You have a choice. To walk it out, scary as it may seem or to turn a deaf ear to prompting in your heart.
Today I’m facing such a dilemma… and yet what will I choose?
I’ve been in Chicago for a few days. I love this city. It is like a second home to me. Even on a work trip, I find the time to do the things I enjoy. I frequent my favorite restaurants, I run the lakeshore trails breathing in the beautiful skyline. I do touristy stuff like visit the Art Museum or Shedd’s Aquarium. And I’ve even taken a selfie under the Bean in Millenium Park. For me, it is a fun escape… even in the cold windy month of March.
Yet this time, I am faced with the issue of homelessness. I’ve seen it before, it’s part of big city life, but this time it is like a vice gripping and squeezing my heart. A man stopped me the other day asking me to buy him a sandwich, to which I refused because I was scared to interact with him as he was clearly intoxicated and I was alone.
But what kills me, is that I spent $40 on my own dinner that night and didn’t think twice.
Yesterday, I walked right by a man sitting on the ground. His sign said he was hungry but again I did nothing. And today the image that I cannot escape is the one of his little dog wrapped up in a blanket next to him when I know my own precious dogs are sleeping in their pet beds, with full bellies in a warm, spacious and beautiful house.

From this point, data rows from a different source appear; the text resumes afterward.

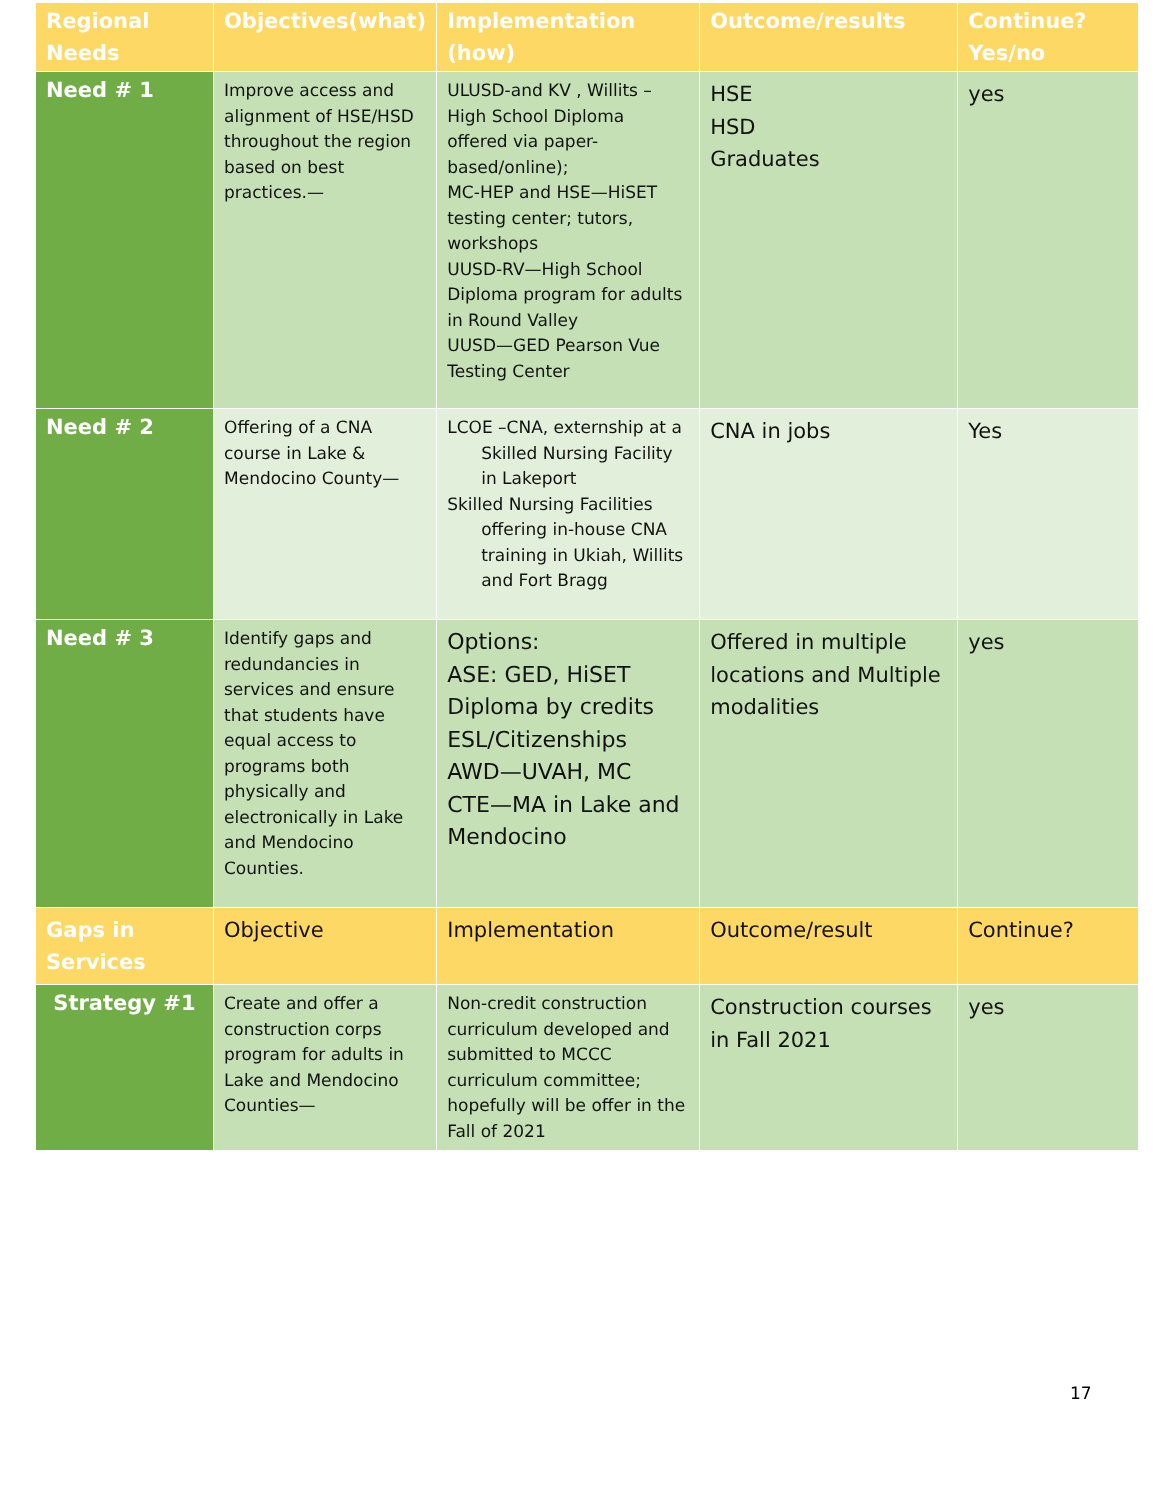| Regional Needs | Objectives(what) | Implementation (how) | Outcome/results | Continue? Yes/no |
| --- | --- | --- | --- | --- |
| Need # 1 | Improve access and alignment of HSE/HSD throughout the region based on best practices.— | ULUSD-and KV , Willits –High School Diploma offered via paper-based/online); MC-HEP and HSE—HiSET testing center; tutors, workshops UUSD-RV—High School Diploma program for adults in Round Valley UUSD—GED Pearson Vue Testing Center | HSE HSD Graduates | yes |
| Need # 2 | Offering of a CNA course in Lake & Mendocino County— | LCOE –CNA, externship at a Skilled Nursing Facility in Lakeport Skilled Nursing Facilities offering in-house CNA training in Ukiah, Willits and Fort Bragg | CNA in jobs | Yes |
| Need # 3 | Identify gaps and redundancies in services and ensure that students have equal access to programs both physically and electronically in Lake and Mendocino Counties. | Options: ASE: GED, HiSET Diploma by credits ESL/Citizenships AWD—UVAH, MC CTE—MA in Lake and Mendocino | Offered in multiple locations and Multiple modalities | yes |
| Gaps in Services | Objective | Implementation | Outcome/result | Continue? |
| Strategy #1 | Create and offer a construction corps program for adults in Lake and Mendocino Counties— | Non-credit construction curriculum developed and submitted to MCCC curriculum committee; hopefully will be offer in the Fall of 2021 | Construction courses in Fall 2021 | yes |
17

What is the cost of genuine faith?
Right now for me, it is a $5 sandwich, but do I have the courage to give it away?
This is what Jesus said about those who care for God’s people...
‘Come, you who are blessed by my Father; take your inheritance, the kingdom prepared for you since the creation of the world. I was hungry and you gave me something to eat, I was thirsty and you gave me something to drink, I was a stranger and you invited me in, I needed clothes and you clothed me, I was sick and you looked after me, I was in prison and you came to visit me.’ (Matt. 25:34b-36).
It’s my last morning in the city, I’m heading home this afternoon but I cannot escape the urgency of this call. And so I am off to buy a couple of sandwiches, praying that God will lead me to encounter someone who needs something to eat and a smile to share.
Where are you struggling with the reality of your faith?
‘Truly I tell you, whatever you did for one of the least of these brothers and sisters of mine, you did for me.’ (Matt 25:40).